**Provided material**:
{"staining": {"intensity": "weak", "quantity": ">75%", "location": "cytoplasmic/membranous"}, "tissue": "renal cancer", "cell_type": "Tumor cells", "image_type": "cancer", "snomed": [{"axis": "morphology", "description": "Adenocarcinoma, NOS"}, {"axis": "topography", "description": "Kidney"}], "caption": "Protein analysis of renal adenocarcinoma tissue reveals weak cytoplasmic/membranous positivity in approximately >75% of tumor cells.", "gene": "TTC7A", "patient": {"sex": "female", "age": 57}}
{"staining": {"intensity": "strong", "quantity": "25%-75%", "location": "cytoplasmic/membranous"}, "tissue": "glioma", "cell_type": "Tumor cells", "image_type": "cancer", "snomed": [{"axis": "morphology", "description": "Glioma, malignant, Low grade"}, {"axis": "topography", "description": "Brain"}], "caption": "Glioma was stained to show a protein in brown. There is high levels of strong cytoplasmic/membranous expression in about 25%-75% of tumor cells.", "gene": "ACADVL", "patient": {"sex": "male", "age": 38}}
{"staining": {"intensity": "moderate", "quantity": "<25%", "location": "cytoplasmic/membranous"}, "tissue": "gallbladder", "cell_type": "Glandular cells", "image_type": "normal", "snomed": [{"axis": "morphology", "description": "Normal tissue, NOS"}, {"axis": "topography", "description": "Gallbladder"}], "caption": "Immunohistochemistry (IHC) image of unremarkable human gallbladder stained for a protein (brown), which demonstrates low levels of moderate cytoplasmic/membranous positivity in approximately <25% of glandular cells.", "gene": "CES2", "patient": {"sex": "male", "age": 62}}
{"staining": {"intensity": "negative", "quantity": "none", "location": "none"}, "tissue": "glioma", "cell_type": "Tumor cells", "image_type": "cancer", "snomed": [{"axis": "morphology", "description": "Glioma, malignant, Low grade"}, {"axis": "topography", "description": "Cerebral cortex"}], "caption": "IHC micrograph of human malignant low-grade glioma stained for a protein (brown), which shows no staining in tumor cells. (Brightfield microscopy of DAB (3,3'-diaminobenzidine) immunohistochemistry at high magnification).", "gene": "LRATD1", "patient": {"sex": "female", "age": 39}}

**Problem**: Repeat exactly the lines above, starting with the line that contains "was stained to" and ending with the last line, both included, and nothing else.

**Solution to this task**:
{"staining": {"intensity": "strong", "quantity": "25%-75%", "location": "cytoplasmic/membranous"}, "tissue": "glioma", "cell_type": "Tumor cells", "image_type": "cancer", "snomed": [{"axis": "morphology", "description": "Glioma, malignant, Low grade"}, {"axis": "topography", "description": "Brain"}], "caption": "Glioma was stained to show a protein in brown. There is high levels of strong cytoplasmic/membranous expression in about 25%-75% of tumor cells.", "gene": "ACADVL", "patient": {"sex": "male", "age": 38}}
{"staining": {"intensity": "moderate", "quantity": "<25%", "location": "cytoplasmic/membranous"}, "tissue": "gallbladder", "cell_type": "Glandular cells", "image_type": "normal", "snomed": [{"axis": "morphology", "description": "Normal tissue, NOS"}, {"axis": "topography", "description": "Gallbladder"}], "caption": "Immunohistochemistry (IHC) image of unremarkable human gallbladder stained for a protein (brown), which demonstrates low levels of moderate cytoplasmic/membranous positivity in approximately <25% of glandular cells.", "gene": "CES2", "patient": {"sex": "male", "age": 62}}
{"staining": {"intensity": "negative", "quantity": "none", "location": "none"}, "tissue": "glioma", "cell_type": "Tumor cells", "image_type": "cancer", "snomed": [{"axis": "morphology", "description": "Glioma, malignant, Low grade"}, {"axis": "topography", "description": "Cerebral cortex"}], "caption": "IHC micrograph of human malignant low-grade glioma stained for a protein (brown), which shows no staining in tumor cells. (Brightfield microscopy of DAB (3,3'-diaminobenzidine) immunohistochemistry at high magnification).", "gene": "LRATD1", "patient": {"sex": "female", "age": 39}}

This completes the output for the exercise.